Content starts

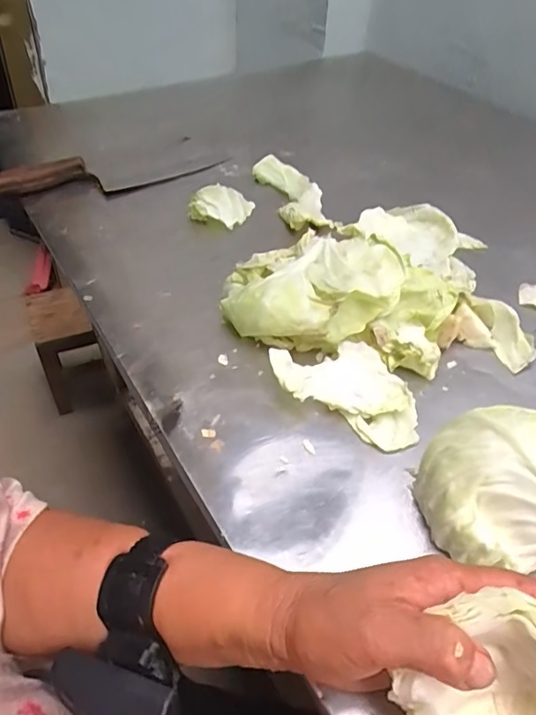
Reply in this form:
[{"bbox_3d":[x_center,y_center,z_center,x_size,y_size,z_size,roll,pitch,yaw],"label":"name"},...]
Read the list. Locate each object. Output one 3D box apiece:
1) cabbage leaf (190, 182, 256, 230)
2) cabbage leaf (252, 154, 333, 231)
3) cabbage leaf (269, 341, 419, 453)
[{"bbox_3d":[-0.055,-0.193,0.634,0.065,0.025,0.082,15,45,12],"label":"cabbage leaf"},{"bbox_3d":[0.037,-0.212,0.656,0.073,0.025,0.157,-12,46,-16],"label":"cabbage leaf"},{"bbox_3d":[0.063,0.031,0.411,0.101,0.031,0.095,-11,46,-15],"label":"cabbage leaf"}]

Content ends
Content starts

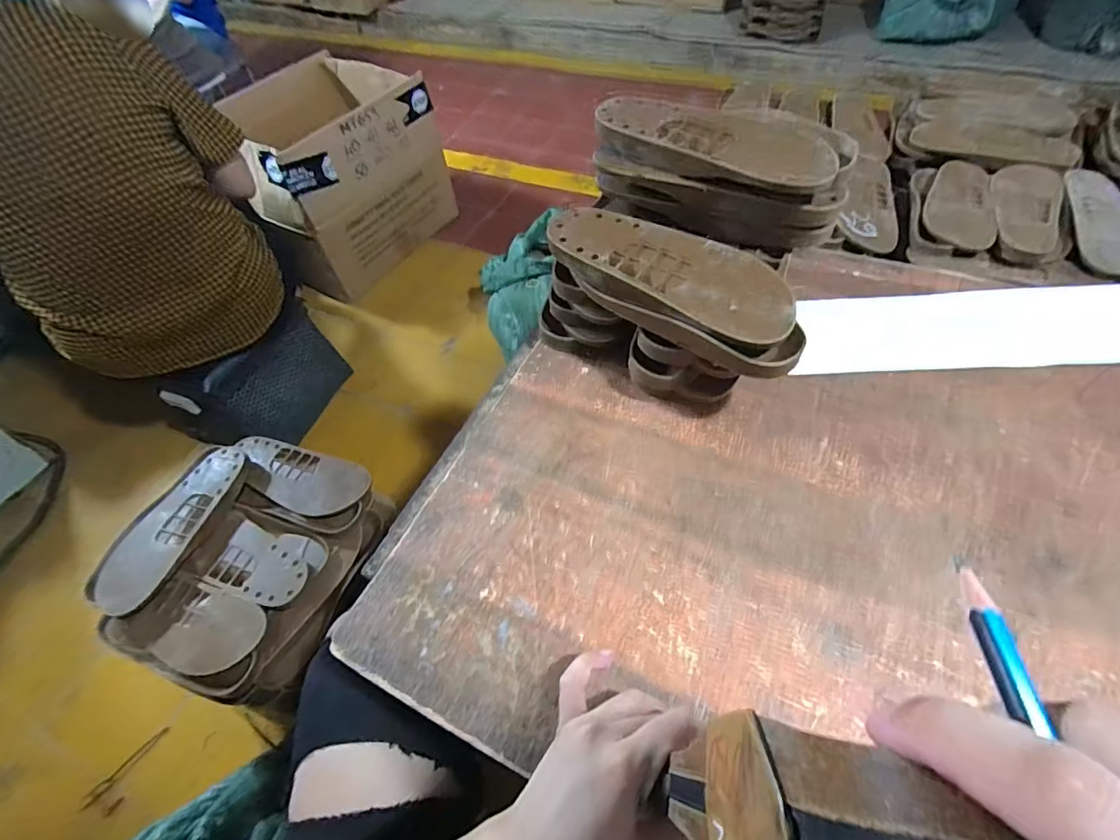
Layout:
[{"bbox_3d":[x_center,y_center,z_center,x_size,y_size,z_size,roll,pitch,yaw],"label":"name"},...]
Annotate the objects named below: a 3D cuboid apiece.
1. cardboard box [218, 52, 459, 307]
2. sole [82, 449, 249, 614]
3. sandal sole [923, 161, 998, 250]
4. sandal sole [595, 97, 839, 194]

Content ends
Content starts

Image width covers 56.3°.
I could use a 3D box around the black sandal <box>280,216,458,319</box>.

Content ends

● WHAT NEEDS TO BE DONE: Everything from the line with "1. cardboard box [218, 52, 459, 307]" through the line with "4. sandal sole [595, 97, 839, 194]" should be written out exactly as it appears above, end lines included, and nothing outside that range.

● WORKED SOLUTION:
1. cardboard box [218, 52, 459, 307]
2. sole [82, 449, 249, 614]
3. sandal sole [923, 161, 998, 250]
4. sandal sole [595, 97, 839, 194]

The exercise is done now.